The Quest to Turn Human Waste Into Medicine

TLC (Teaching and Learning College)

The Quest to Turn Human Waste Into Medicine

December 14, 2024 at 12:27AM

The benefits of human gut microbiota are well-known. For example, fecal microbiota transplants have shown to be an effective treatment for C. diff. (Lina Zeldovich’s “The Magic Poop Potion,” one of the stories in our “Really Good Shit” reading list, goes deeper into the subject.) But the idea of microbiome-based treatments hasn’t taken off on a wider commercial scale. In this Bloomberg Businessweek feature, Jason Gale writes about MaaT Pharma, a biotech company in France pioneering fecal-based therapies to treat cancer. MaaT Pharma’s research is promising, and as Gale reports, it’s very close to being the first company to gain approval for a microbiome-related product. A fascinating read—if you can stomach it.

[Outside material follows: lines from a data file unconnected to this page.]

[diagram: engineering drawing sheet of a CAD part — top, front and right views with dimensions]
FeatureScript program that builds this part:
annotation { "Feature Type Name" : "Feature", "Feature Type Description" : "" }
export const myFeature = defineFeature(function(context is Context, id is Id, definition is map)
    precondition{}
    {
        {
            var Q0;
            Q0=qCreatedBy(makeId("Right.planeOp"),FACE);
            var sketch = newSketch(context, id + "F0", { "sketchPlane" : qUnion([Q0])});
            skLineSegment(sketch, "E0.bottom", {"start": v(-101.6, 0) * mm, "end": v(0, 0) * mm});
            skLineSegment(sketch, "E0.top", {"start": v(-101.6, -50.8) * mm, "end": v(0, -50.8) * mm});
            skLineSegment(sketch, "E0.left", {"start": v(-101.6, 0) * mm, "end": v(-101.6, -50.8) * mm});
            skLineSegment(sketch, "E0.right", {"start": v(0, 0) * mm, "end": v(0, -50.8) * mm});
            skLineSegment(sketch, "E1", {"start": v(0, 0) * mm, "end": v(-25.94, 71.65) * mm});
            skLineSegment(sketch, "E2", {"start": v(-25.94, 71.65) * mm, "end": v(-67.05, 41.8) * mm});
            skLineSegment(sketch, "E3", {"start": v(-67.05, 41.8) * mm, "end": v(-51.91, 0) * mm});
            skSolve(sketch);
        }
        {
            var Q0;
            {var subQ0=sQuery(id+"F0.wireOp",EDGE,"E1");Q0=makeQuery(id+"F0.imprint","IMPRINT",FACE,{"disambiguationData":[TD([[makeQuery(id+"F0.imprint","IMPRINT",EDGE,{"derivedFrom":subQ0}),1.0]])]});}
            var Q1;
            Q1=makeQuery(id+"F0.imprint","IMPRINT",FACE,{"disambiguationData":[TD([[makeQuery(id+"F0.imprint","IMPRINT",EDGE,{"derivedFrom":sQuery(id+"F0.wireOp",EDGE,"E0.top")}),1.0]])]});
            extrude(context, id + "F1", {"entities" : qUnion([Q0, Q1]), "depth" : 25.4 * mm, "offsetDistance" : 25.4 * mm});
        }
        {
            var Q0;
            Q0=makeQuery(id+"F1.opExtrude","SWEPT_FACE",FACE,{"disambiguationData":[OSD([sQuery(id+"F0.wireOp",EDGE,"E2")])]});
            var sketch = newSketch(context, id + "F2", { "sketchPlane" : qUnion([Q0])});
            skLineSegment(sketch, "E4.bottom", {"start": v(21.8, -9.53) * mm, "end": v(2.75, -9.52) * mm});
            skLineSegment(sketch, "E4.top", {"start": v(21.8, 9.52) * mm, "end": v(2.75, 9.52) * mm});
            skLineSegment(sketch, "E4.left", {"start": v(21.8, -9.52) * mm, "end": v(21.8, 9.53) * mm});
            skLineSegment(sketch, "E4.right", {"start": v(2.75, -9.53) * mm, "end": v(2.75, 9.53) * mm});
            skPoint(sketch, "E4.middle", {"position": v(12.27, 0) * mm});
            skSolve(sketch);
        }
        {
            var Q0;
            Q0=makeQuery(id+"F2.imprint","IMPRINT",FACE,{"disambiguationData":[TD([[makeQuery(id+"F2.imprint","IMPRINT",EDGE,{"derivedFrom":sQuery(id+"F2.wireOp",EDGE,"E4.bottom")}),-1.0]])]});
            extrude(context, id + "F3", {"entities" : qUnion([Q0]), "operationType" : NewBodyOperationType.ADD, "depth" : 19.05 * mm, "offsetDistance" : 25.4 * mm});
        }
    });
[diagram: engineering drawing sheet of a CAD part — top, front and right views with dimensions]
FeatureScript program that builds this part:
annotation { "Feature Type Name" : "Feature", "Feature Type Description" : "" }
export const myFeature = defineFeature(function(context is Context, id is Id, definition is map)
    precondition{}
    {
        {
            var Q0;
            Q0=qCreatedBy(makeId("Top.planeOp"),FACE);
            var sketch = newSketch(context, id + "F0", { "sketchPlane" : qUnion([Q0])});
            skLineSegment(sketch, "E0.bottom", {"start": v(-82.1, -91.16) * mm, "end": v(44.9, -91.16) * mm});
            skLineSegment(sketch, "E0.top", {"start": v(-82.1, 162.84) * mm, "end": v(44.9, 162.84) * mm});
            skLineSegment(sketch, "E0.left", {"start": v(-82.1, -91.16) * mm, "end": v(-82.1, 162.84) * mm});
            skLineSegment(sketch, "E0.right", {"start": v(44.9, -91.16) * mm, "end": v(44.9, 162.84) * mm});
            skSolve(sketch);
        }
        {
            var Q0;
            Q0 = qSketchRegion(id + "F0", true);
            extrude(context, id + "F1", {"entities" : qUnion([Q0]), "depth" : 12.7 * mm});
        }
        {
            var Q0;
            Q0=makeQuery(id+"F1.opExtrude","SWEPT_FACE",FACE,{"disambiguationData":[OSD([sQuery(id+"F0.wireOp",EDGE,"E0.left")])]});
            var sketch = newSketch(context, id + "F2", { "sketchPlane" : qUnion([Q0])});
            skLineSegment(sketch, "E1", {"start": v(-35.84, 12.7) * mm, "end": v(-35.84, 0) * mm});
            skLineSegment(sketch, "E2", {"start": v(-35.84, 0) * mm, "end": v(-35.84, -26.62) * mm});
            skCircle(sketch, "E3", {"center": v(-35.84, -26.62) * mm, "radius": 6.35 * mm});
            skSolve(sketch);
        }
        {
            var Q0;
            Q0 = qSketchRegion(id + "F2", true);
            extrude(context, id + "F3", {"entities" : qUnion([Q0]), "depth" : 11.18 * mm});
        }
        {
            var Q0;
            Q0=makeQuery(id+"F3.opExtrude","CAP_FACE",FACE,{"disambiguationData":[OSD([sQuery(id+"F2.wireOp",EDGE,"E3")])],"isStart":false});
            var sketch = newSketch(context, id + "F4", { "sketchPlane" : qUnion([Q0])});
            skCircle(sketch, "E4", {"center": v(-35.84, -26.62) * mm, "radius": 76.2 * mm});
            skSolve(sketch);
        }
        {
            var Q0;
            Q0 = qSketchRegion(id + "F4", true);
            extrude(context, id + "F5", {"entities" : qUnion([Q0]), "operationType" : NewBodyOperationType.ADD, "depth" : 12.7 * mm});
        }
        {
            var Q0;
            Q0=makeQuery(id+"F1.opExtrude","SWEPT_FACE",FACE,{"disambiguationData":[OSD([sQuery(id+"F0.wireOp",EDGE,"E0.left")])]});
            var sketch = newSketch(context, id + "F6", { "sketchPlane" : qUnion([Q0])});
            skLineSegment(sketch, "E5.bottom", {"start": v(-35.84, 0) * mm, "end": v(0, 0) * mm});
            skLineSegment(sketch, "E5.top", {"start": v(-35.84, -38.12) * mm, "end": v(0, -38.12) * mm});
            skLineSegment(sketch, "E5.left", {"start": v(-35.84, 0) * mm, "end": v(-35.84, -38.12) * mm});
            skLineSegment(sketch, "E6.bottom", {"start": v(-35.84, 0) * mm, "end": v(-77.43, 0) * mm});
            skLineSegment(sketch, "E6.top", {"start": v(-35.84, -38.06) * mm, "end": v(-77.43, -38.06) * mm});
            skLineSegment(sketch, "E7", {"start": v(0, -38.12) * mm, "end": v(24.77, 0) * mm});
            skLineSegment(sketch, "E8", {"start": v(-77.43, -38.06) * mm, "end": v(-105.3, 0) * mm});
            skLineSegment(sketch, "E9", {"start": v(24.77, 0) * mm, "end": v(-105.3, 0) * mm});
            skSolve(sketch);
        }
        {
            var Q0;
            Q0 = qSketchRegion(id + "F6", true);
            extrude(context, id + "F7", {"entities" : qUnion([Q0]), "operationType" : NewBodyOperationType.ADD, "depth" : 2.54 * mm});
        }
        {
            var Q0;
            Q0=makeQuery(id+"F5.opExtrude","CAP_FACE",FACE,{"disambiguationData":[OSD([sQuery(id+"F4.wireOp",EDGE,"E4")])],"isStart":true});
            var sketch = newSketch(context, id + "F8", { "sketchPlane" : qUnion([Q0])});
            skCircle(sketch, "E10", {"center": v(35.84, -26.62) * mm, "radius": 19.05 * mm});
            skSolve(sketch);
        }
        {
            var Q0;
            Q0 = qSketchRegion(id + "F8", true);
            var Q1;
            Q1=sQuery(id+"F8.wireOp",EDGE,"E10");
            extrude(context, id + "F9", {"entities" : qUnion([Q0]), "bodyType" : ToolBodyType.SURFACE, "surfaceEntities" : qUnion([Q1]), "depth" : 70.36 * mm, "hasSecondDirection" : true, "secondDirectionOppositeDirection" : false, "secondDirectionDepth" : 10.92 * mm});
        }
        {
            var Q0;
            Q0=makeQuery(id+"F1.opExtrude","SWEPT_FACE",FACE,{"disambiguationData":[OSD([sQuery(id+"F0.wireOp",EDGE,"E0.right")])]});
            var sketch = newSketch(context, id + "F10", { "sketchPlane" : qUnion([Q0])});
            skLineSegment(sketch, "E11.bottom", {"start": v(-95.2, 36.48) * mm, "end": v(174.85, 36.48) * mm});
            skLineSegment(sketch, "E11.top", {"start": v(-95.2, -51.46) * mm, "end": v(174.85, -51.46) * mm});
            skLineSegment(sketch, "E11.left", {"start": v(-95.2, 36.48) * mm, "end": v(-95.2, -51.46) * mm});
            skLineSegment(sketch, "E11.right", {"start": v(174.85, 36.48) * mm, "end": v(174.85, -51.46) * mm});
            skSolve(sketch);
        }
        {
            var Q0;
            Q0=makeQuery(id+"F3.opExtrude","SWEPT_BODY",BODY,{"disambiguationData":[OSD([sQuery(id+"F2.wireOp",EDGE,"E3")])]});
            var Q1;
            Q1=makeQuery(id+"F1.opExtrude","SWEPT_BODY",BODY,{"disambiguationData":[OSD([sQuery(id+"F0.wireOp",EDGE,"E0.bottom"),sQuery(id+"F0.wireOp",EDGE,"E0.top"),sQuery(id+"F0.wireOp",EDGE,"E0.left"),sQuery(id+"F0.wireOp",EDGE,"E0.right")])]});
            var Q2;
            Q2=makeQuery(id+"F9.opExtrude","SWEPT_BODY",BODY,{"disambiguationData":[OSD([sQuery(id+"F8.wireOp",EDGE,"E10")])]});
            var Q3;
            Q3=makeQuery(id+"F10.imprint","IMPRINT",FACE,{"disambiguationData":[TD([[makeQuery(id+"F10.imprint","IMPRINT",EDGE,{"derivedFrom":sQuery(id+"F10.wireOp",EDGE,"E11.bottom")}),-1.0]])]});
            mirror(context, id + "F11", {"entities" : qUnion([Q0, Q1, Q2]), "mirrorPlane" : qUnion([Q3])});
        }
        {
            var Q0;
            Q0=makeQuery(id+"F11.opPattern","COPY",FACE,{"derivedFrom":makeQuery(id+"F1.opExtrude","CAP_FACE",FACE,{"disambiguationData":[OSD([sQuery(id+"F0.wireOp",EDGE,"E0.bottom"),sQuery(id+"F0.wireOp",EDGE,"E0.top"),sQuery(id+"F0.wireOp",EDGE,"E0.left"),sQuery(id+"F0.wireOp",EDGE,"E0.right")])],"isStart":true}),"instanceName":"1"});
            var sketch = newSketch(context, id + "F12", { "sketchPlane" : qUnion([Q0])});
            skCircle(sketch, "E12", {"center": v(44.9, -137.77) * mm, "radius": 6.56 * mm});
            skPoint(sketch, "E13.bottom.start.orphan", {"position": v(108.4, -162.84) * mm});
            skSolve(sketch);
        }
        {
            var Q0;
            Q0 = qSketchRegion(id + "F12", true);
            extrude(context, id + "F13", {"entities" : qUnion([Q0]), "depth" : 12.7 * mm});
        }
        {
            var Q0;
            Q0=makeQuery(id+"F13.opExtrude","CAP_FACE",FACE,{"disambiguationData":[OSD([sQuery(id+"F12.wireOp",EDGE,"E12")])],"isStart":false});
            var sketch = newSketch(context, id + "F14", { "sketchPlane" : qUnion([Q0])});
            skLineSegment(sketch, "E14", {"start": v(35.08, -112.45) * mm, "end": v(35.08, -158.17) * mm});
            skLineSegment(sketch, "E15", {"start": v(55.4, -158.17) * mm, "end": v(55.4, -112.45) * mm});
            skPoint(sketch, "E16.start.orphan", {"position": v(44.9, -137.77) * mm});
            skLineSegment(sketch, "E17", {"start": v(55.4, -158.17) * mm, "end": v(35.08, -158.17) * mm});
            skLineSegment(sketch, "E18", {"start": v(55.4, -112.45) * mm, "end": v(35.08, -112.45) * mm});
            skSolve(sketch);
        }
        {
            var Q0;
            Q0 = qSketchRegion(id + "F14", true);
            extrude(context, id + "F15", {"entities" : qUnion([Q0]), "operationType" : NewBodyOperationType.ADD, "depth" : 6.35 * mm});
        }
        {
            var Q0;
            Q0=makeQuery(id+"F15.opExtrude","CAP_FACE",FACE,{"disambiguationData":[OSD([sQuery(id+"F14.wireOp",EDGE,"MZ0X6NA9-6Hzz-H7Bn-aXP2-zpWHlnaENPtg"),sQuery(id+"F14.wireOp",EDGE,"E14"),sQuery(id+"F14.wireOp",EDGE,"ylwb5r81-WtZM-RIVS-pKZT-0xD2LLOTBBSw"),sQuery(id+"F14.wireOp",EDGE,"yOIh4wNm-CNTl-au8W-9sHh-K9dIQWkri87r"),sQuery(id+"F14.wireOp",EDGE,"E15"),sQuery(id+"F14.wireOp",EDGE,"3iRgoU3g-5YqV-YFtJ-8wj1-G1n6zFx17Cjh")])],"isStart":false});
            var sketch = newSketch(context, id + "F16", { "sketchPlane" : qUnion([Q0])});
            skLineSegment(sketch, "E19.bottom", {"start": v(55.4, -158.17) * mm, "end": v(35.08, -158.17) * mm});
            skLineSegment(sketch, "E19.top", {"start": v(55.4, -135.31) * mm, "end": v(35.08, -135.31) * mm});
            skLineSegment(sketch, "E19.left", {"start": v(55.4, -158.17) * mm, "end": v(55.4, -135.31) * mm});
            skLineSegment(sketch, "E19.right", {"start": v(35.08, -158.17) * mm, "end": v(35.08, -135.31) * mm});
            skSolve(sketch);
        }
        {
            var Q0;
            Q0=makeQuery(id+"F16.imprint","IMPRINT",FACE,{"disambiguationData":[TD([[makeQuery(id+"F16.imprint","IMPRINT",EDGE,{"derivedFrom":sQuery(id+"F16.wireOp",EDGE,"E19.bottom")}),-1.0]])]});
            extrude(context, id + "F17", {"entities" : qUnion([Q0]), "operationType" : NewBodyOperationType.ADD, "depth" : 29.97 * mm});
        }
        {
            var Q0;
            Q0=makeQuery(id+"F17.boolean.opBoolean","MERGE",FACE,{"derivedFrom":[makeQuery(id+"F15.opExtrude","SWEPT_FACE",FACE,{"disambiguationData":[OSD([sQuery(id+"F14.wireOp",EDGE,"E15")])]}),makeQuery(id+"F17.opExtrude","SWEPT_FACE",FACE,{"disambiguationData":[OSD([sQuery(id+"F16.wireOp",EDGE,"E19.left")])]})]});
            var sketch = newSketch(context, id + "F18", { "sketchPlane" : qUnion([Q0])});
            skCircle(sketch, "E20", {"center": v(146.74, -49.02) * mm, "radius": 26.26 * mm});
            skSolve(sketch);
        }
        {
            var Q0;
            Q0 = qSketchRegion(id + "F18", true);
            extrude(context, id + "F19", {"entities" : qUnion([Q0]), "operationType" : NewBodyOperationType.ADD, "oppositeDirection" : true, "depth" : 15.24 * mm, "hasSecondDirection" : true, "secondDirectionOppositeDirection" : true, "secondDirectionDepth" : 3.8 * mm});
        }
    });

To that end, MaaT has already marked out land for a new plant that could increase manufacturing capacity tenfold by 2030. Poo bugs grow like sourdough yeast. If you keep them in the right conditions—at body temperature and with limited or no oxygen—and feed them right, they replicate exponentially. MaaT’s research team can now produce 4,000 liters (1,057 gallons) of fecal microbes from less than a teaspoon of liquid stool in 15 days. In Affagard’s vision of the future, artificial intelligence will be used to mix and match batches of gut microbes grown in giant incubators from MaaT’s vast collection of frozen stool samples. These germs can then be freeze-dried and turned into more convenient oral formulations, jokingly referred to as “crapsules.” Such capsules are opaque and white in color, and there’s no odor, as the poop germs have been desiccated and won’t be reanimated until they hit the gut. There’s still a potential “ick” factor, but it would be far more comfortable for patients than the current enema approach. And much cheaper: One factor holding back adoption of microbial therapies has been their relatively high cost, which analysts estimate can be in the tens of thousands of dollars, even topping $130,000, per treatment course. Whether this is covered by insurance varies wildly between countries, products and insurers.